Utilities and miners dragged the index lower – Origin and AGL both fell, and Rio Tinto, Fortescue and BHP all slid more than 2% as iron ore prices weakened.
Why the RBA kept rates on hold
The RBA left rates steady at 3.60% today, with the decision unanimously backed by the board. Governor Michele Bullock made it clear the fight against inflation isn’t over. She said there may be “more inflationary pressure than expected” and that an inflation rate “just below 3% is not good enough” for the board.
The decision reflected mixed economic signals – while spending has cooled and unemployment remains low, the RBA sees enough heat in the economy to stay cautious. Bullock described the cash rate as being in the “right spot” for now but said the bank is ready to respond if risks tilt either way.
Novonix’s deal short-circuits
The result: Novonix sank 10.6% after carmaker Stellantis abruptly pulled the plug on a six-year supply agreement. The deal was meant to deliver up to 115,000 tonnes of synthetic graphite, a key material for EV batteries, but broke down after disagreements over technical specs and production timelines.
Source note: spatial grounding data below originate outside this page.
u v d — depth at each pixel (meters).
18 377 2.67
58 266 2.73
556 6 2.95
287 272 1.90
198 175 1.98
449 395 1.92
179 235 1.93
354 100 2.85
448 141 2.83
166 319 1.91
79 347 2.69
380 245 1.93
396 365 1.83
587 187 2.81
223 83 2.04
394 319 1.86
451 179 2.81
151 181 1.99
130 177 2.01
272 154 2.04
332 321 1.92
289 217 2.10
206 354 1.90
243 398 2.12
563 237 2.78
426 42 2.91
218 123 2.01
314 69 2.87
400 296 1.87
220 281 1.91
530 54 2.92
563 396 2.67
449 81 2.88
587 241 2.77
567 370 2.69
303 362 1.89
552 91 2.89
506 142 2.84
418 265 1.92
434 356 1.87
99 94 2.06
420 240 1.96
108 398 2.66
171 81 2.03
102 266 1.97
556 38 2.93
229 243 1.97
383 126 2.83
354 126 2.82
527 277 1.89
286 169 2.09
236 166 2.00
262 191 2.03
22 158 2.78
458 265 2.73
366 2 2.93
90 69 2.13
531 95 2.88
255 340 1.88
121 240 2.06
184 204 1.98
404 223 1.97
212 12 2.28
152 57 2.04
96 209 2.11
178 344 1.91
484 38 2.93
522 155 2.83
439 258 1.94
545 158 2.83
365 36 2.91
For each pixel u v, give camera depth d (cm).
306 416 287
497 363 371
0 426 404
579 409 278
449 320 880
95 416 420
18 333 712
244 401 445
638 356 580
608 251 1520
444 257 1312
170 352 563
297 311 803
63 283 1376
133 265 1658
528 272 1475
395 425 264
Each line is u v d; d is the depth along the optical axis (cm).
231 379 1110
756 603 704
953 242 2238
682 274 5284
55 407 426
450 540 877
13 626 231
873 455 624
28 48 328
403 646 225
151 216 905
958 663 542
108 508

Why it matters: The collapse is a major setback for Novonix which has been banking on the partnership to anchor its new U.S. production strategy. The company is now leaning on existing customers like Panasonic and PowerCo while pushing ahead with its Tennessee expansion project, which will lift graphite output to more than 50,000 tonnes a year.
What’s next: Novonix says it’s still on track to start mass production next year, but investors will be watching to see if it can land another big-name buyer to fill the Stellantis-sized gap.
City Chic’s stylish comeback
The result: City Chic Collective rose 8.8% after the retailer posted a 2.6% lift in total sales for FY2026 (so far). The turnaround was driven by a 10% jump in ANZ revenue, offsetting weaker U.S. sales. CEO Phil Ryan said the group’s new focus on higher quality, full price products is paying off while tighter cost control is keeping the business profitable.
Why it matters: After years of restructuring City Chic is showing signs of real recovery. The company has $9.5 million in cash, $5 million undrawn on debt and cleaner inventory levels heading into the crucial holiday season. Margins are holding stead, and management says trading through October stayed strong.
What’s next: With new summer stock now in stores and key sales events like Black Friday approaching, the next two months will show if City Chic’s turnaround has real staying power.